As my example, I’ll be categorizing fun, delicious M&M’s by color. (Because, as everyone knows, blues are best and should be saved for last.) For me, this example is nostalgia-inducing as this is a common elementary school activity where I’m from. We can assume M&M colors are mutually exclusive; there’s no overlap between the sets of color A and color B.

What Is a Partition?

Conceptually, a partition is a separation between items. In this case, it means to separate an input group into two smaller groups.

Imagine you’re only interested in separating those wonderful blue M&M’s from the not-blue M&M’s. You need to part the group once:

 

In Scala, this would look like:

val groups = allTheMAndMs.partition((mAndM: MAndM) => mAndM.color == `blue`)

This partitions all the M&M’s into two groups (or lists):

  1. Blue M&M’s – All the M&M’s where the conditional is true (color is equal to blue)
  2. Not Blue M&M’s – All the M&M’s where the conditional is false

If we want to separate all the M&M’s into groups, we need to talk about recursion.

What Is Recursion?

A recursive function is a function that can invoke itself. Our recursive partition function will continue invoking itself until there are no more test functions to use — in our case, no more M&M colors left to check for.

Here’s an implementation of the recursive partition that will group all of the M&M’s by color:


def recursivePartition[A](set: Traversable[A],
                         partitionFunctions: Map[String, (A) => Boolean],
                         results: mutable.Map[String, Traversable[A]])
                         : mutable.Map[String, Traversable[A]] = {
  if (partitionFunctions.isEmpty) {
    results
  } else {
    val partitioned = set.partition(partitionFunctions.head._2)
    recursivePartition(partitioned._2, partitionFunctions.tail, results += (partitionFunctions.head._1 -> partitioned._1))
  }
}

You’ll notice the first parameter, set, is the source set of M&M’s to divide. This will initially be all of the M&M’s, but as the groups continue to be separated, elements already categorized will no longer be in the set.

The second parameter is slightly more complicated; it’s a map of the group name to the expression that tests for belonging to that group. For our example, it would be the following map:


val colorGroups = Map(
  "blue" -> ((mAndM: MAndM) => mAndM.color == `blue`),
  "green" -> ((mAndM: MAndM) => mAndM.color == `green`),
  "yellow" -> ((mAndM: MAndM) => mAndM.color == `yellow`),
  "orange" -> ((mAndM: MAndM) => mAndM.color == `orange`)
)

Here, the keys are strings naming the group. The values are the expressions that will resolve to a Boolean when provided an element of the set to partition.

Finally, the third parameter is the map of resultant sets. The keys in that map are the names of the groups, and the values are the lists of items in that set.

It may seem confusing to have a parameter as input that is a result. This is necessary because, in a recursive function, we need to keep track of the partial result when the function runs recursively.

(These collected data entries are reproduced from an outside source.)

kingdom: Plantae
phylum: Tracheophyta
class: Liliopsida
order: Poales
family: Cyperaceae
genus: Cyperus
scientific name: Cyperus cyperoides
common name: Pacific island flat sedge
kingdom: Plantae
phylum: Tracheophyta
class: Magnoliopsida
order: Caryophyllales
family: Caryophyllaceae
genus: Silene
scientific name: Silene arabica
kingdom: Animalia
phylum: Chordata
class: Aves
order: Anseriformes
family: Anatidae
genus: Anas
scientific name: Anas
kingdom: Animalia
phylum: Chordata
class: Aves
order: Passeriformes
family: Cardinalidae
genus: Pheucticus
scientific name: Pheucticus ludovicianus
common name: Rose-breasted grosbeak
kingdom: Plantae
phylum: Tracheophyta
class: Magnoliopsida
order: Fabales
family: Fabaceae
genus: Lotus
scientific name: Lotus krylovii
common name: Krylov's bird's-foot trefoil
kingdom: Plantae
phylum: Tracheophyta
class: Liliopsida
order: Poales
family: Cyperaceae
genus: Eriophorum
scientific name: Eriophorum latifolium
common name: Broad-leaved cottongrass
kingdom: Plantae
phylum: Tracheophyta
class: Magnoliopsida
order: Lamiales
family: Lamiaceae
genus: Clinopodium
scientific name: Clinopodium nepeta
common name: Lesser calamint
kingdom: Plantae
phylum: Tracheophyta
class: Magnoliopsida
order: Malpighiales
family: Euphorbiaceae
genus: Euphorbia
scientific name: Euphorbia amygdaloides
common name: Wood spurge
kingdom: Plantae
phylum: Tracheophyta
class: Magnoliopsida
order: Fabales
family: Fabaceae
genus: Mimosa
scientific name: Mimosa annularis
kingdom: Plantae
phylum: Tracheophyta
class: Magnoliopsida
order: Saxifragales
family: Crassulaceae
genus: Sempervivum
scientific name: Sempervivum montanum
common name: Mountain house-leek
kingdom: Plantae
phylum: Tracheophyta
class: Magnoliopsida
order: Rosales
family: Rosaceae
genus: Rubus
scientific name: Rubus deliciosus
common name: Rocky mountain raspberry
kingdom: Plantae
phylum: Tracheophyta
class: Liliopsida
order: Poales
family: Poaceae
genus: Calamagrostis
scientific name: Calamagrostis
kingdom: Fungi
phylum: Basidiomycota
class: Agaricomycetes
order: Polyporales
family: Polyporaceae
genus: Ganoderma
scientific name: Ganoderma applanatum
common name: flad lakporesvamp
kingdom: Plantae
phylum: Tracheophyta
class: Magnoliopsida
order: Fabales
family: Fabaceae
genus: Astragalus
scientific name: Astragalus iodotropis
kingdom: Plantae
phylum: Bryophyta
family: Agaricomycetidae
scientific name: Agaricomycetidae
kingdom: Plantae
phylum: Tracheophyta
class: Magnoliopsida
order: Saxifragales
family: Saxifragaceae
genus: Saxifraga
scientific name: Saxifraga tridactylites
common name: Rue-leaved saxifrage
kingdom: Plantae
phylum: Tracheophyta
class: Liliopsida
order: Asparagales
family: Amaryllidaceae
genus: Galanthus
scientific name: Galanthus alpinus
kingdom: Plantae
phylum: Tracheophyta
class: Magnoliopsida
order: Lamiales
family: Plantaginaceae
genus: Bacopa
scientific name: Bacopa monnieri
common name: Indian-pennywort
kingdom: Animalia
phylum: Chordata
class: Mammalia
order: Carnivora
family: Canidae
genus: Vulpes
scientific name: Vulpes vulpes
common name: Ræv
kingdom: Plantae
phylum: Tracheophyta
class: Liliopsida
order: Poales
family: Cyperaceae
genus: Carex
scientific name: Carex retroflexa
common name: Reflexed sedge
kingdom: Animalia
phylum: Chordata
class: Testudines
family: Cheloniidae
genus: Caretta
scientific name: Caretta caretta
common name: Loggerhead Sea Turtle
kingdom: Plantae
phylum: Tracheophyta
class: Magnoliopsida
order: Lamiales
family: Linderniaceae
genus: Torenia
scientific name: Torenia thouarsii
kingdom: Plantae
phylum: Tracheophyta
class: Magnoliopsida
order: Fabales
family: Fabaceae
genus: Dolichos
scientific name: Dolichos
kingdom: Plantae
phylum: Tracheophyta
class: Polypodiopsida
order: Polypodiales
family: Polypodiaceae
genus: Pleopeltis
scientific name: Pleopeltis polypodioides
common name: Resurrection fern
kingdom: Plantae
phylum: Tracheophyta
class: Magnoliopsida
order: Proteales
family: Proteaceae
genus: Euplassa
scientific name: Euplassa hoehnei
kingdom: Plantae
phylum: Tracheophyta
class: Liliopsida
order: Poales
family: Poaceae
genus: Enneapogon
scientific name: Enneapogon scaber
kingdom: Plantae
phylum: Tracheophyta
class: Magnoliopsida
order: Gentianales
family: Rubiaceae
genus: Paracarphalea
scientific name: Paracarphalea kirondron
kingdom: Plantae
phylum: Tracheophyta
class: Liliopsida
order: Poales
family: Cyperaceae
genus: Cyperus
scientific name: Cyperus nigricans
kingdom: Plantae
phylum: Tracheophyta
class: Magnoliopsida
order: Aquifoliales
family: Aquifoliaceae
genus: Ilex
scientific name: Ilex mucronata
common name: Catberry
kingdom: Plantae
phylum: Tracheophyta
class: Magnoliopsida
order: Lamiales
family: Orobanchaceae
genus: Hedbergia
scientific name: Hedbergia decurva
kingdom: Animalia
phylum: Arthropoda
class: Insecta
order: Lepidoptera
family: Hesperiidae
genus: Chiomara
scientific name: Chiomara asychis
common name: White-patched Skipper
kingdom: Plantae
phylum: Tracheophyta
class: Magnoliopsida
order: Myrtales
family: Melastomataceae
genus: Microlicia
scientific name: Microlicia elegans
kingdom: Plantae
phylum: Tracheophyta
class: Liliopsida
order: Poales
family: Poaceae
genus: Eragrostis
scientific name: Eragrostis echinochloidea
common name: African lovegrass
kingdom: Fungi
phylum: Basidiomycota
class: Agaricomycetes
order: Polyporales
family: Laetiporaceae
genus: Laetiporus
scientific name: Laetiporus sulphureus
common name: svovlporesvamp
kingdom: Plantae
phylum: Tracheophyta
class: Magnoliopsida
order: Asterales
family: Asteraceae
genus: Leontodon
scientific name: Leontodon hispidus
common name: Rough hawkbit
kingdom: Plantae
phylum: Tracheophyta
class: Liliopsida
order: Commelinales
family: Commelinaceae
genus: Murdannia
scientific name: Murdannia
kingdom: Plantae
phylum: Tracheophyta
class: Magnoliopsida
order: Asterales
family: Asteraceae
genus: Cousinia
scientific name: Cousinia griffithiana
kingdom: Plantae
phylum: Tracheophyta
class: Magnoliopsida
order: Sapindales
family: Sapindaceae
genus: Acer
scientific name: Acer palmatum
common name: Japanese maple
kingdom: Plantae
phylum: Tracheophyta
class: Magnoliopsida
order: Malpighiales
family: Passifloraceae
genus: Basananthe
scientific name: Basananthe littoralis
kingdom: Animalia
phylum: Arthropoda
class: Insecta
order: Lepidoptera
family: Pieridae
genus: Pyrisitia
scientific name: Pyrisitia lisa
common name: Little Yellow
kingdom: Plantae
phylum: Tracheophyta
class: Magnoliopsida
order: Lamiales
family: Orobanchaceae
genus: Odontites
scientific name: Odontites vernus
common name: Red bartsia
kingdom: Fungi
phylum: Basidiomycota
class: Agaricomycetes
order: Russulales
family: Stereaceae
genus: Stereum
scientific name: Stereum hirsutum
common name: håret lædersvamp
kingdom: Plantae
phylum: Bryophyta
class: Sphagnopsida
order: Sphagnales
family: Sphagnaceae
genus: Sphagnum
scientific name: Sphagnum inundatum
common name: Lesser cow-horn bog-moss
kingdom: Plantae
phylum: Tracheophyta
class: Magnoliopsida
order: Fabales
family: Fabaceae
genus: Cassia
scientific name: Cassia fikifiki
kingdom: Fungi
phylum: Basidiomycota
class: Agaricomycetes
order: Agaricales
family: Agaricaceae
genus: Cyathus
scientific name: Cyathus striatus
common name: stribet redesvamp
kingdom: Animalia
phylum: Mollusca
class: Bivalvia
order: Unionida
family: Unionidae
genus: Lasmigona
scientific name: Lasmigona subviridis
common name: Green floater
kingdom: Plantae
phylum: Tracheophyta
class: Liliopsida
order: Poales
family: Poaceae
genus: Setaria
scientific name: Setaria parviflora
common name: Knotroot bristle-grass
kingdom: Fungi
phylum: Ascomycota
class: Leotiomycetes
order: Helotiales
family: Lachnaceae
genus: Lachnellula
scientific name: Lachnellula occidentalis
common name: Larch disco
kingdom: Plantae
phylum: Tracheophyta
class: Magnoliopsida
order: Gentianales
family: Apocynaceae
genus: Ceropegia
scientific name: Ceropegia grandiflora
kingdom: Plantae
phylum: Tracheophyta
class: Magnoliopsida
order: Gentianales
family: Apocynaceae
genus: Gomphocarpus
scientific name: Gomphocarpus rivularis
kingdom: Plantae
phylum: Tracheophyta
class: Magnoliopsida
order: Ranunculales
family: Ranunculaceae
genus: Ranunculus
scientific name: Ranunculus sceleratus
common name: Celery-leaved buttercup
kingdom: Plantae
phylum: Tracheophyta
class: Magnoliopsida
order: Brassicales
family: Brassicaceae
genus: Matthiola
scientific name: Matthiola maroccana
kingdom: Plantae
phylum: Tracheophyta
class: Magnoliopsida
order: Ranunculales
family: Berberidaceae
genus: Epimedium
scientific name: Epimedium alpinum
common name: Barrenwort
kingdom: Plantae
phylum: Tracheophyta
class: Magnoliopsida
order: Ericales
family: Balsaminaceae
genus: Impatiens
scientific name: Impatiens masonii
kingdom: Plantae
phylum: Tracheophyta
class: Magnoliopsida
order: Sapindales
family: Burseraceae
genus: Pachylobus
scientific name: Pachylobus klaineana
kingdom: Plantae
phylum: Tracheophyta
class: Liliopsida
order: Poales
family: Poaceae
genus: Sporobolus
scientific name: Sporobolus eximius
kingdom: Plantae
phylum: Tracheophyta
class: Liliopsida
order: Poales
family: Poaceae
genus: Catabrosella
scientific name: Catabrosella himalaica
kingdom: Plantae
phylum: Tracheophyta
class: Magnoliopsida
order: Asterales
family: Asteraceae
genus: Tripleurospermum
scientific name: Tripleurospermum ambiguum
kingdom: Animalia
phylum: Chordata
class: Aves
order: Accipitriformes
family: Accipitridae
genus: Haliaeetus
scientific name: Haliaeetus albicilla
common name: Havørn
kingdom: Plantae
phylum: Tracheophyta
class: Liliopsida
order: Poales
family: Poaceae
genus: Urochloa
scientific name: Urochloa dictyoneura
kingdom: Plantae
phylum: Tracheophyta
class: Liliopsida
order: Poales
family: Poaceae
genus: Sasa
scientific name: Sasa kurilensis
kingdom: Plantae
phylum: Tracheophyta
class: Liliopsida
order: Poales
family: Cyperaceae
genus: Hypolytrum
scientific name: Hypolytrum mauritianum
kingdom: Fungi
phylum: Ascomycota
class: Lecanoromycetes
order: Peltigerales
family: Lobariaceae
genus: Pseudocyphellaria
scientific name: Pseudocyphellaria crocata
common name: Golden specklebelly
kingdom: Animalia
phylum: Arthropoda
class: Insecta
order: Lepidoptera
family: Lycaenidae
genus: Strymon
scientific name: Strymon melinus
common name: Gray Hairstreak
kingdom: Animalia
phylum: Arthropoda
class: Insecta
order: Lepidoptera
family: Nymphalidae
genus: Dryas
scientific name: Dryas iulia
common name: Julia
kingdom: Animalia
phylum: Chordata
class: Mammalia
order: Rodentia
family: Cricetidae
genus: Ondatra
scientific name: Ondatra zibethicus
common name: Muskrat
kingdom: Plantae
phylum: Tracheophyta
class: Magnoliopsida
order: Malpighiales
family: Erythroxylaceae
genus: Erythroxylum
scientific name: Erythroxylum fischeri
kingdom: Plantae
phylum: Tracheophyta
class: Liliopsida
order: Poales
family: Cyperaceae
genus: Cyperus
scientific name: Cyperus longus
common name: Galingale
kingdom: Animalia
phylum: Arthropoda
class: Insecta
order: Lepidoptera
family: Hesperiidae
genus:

At the beginning of the first partition (for blue), that map will be empty. But when we move on to partitioning to green, the blue entry will be in the results set. That’s because the code fragment  results += (partitionFunctions.head._1 -> partitioned._1) adds the key of the current color. And at that point, the list of M&M’s of that color is added to the result map.

Keep in mind, partitioned is a list of two entries; the first is those that match the color, the second those that did not match. This makes the usage of ._1 and ._2 necessary to get the first and second entries.

Snack Time

I hope this example and code sample have been helpful. The one downside of this approach is mutating results by appending entries to it. Unfortunately, I haven’t yet been able to avoid this mutability.

The only thing left to do is snack on those wonderful, perfectly sorted M&M’s. Enjoy!